LLMs
Large Learning Models
No listings found
There are currently no listings in the LLMs category.
Are you interested in LLMs? Be the first to add listings in this category!
LLMs for Coding: The Engines Under the Hood
Large Language Models are the reason your AI coding assistant can do more than just find-and-replace with extra steps. This category covers the actual models powering modern development tools—from the heavyweights like GPT-4 and Claude that handle complex architectural reasoning to specialized models trained specifically on code repositories.
What Are Coding LLMs, Really?
Think of LLMs as neural networks that spent their formative years reading through GitHub instead of going outside. They've ingested billions of lines of code across dozens of languages, absorbed Stack Overflow discussions (the good answers and the snarky comments), and learned patterns in how developers actually solve problems. When your coding assistant suggests a refactor or catches a bug, there's an LLM in the background doing the pattern matching and generation work.

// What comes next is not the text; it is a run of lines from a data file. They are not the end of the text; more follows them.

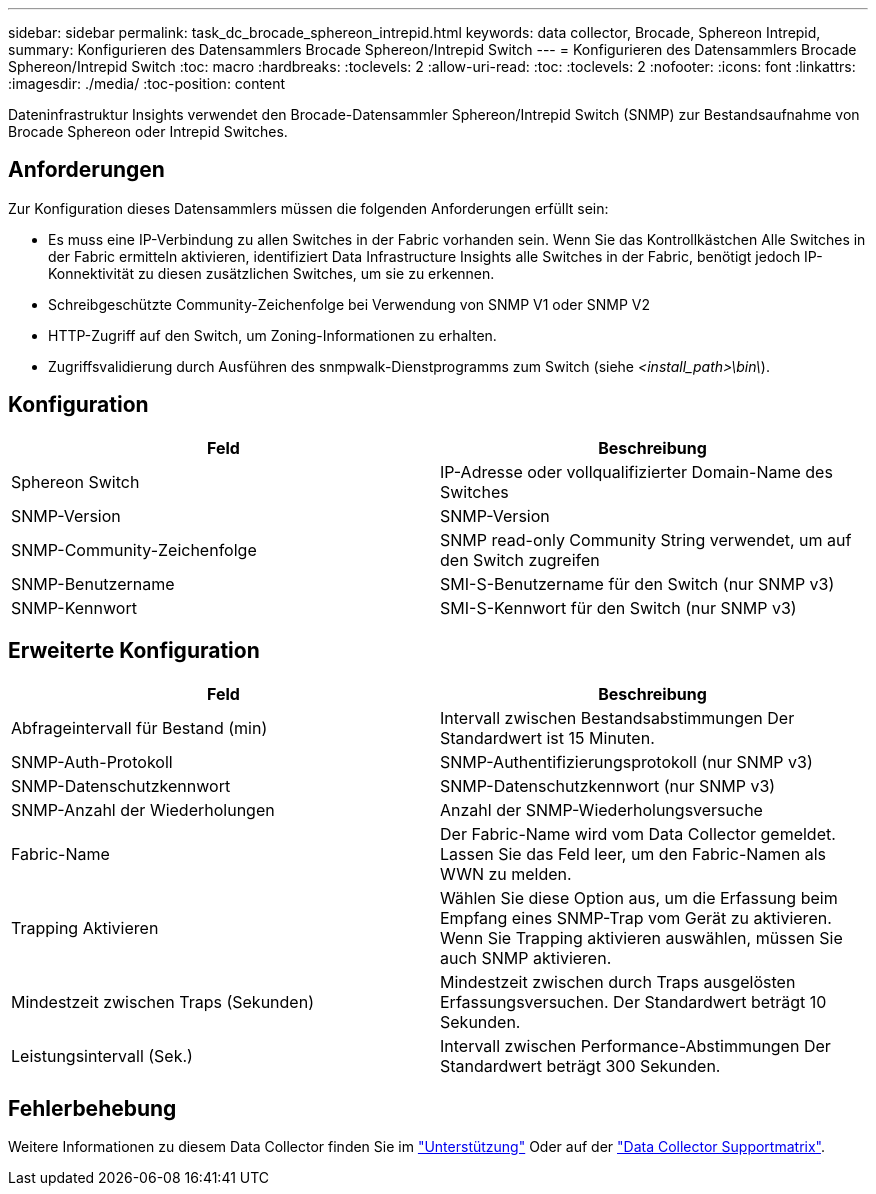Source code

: ---
sidebar: sidebar 
permalink: task_dc_brocade_sphereon_intrepid.html 
keywords: data collector, Brocade, Sphereon Intrepid, 
summary: Konfigurieren des Datensammlers Brocade Sphereon/Intrepid Switch 
---
= Konfigurieren des Datensammlers Brocade Sphereon/Intrepid Switch
:toc: macro
:hardbreaks:
:toclevels: 2
:allow-uri-read: 
:toc: 
:toclevels: 2
:nofooter: 
:icons: font
:linkattrs: 
:imagesdir: ./media/
:toc-position: content


[role="lead"]
Dateninfrastruktur Insights verwendet den Brocade-Datensammler Sphereon/Intrepid Switch (SNMP) zur Bestandsaufnahme von Brocade Sphereon oder Intrepid Switches.



== Anforderungen

Zur Konfiguration dieses Datensammlers müssen die folgenden Anforderungen erfüllt sein:

* Es muss eine IP-Verbindung zu allen Switches in der Fabric vorhanden sein. Wenn Sie das Kontrollkästchen Alle Switches in der Fabric ermitteln aktivieren, identifiziert Data Infrastructure Insights alle Switches in der Fabric, benötigt jedoch IP-Konnektivität zu diesen zusätzlichen Switches, um sie zu erkennen.
* Schreibgeschützte Community-Zeichenfolge bei Verwendung von SNMP V1 oder SNMP V2
* HTTP-Zugriff auf den Switch, um Zoning-Informationen zu erhalten.
* Zugriffsvalidierung durch Ausführen des snmpwalk-Dienstprogramms zum Switch (siehe _<install_path>\bin\_).




== Konfiguration

[cols="2*"]
|===
| Feld | Beschreibung 


| Sphereon Switch | IP-Adresse oder vollqualifizierter Domain-Name des Switches 


| SNMP-Version | SNMP-Version 


| SNMP-Community-Zeichenfolge | SNMP read-only Community String verwendet, um auf den Switch zugreifen 


| SNMP-Benutzername | SMI-S-Benutzername für den Switch (nur SNMP v3) 


| SNMP-Kennwort | SMI-S-Kennwort für den Switch (nur SNMP v3) 
|===


== Erweiterte Konfiguration

[cols="2*"]
|===
| Feld | Beschreibung 


| Abfrageintervall für Bestand (min) | Intervall zwischen Bestandsabstimmungen Der Standardwert ist 15 Minuten. 


| SNMP-Auth-Protokoll | SNMP-Authentifizierungsprotokoll (nur SNMP v3) 


| SNMP-Datenschutzkennwort | SNMP-Datenschutzkennwort (nur SNMP v3) 


| SNMP-Anzahl der Wiederholungen | Anzahl der SNMP-Wiederholungsversuche 


| Fabric-Name | Der Fabric-Name wird vom Data Collector gemeldet. Lassen Sie das Feld leer, um den Fabric-Namen als WWN zu melden. 


| Trapping Aktivieren | Wählen Sie diese Option aus, um die Erfassung beim Empfang eines SNMP-Trap vom Gerät zu aktivieren. Wenn Sie Trapping aktivieren auswählen, müssen Sie auch SNMP aktivieren. 


| Mindestzeit zwischen Traps (Sekunden) | Mindestzeit zwischen durch Traps ausgelösten Erfassungsversuchen. Der Standardwert beträgt 10 Sekunden. 


| Leistungsintervall (Sek.) | Intervall zwischen Performance-Abstimmungen Der Standardwert beträgt 300 Sekunden. 
|===


== Fehlerbehebung

Weitere Informationen zu diesem Data Collector finden Sie im link:concept_requesting_support.html["Unterstützung"] Oder auf der link:reference_data_collector_support_matrix.html["Data Collector Supportmatrix"].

The models in this category represent different philosophies about what makes AI useful for coding. Some optimize for raw intelligence and multi-step reasoning—the type that can plan out an entire feature implementation. Others prioritize speed and efficiency, generating autocomplete suggestions fast enough to keep up with your typing. A few specialize deeply in specific languages or paradigms, trading generalist knowledge for expert-level understanding in their domain.
Why the Model Matters
Here's the thing most developers learn the hard way: not all LLMs are equally good at understanding code. The model powering your coding assistant determines whether it catches that subtle race condition in your async code or confidently suggests something that won't compile. A model with strong reasoning capabilities understands why your architecture works the way it does. One with a massive context window can hold your entire codebase in its head instead of forgetting what happened three files ago.
The difference shows up in practical ways. Some models excel at generating boilerplate but struggle with complex refactoring. Others nail architectural decisions but fumble basic autocomplete. A few understand modern frameworks and suggest current best practices, while others recommend patterns that were deprecated in 2018.
Understanding which LLM powers your tools isn't academic—it explains why some coding assistants feel genuinely helpful while others feel like a very confident intern who doesn't actually know JavaScript.
What You'll Find in This Category
This section cuts through the marketing to cover what actually matters about coding LLMs. We're looking at capabilities, limitations, training approaches, and real-world performance differences. You'll find comparisons between model families that explain why GPT-4 handles certain tasks differently than Claude or Codex or the latest specialized coding model someone trained on their startup's Series A funding.
We cover both the foundation models everyone's heard of and the specialized variants built specifically for code. Some are open source, some are proprietary, and some exist in that weird middle ground where the weights are available but the training data is a closely guarded secret. What matters is how they perform when you're actually trying to build something.
Whether you're evaluating which AI coding tool to adopt, trying to understand why your current assistant keeps making the same category of mistake, or building your own development workflow around these models, this is where you'll find the technical details that matter. We're talking context windows, training datasets, reasoning capabilities, and speed trade-offs—the stuff that determines whether an LLM actually helps you write better code or just adds latency to your IDE.
Making Sense of the Options
The LLM landscape shifts constantly. New models drop every few months claiming breakthrough performance. Existing models get updated with better training data or architectural improvements. Open source alternatives challenge proprietary offerings. It's a lot.
This category helps you cut through the noise. We focus on models that have proven useful for actual development work, not just impressive on benchmarks. The goal is helping you understand what makes certain LLMs effective for coding so you can make informed decisions about which tools to trust with your codebase.
No buzzwords, no hand-waving about artificial general intelligence. Just practical information about the models changing how code gets written, one autocomplete suggestion at a time.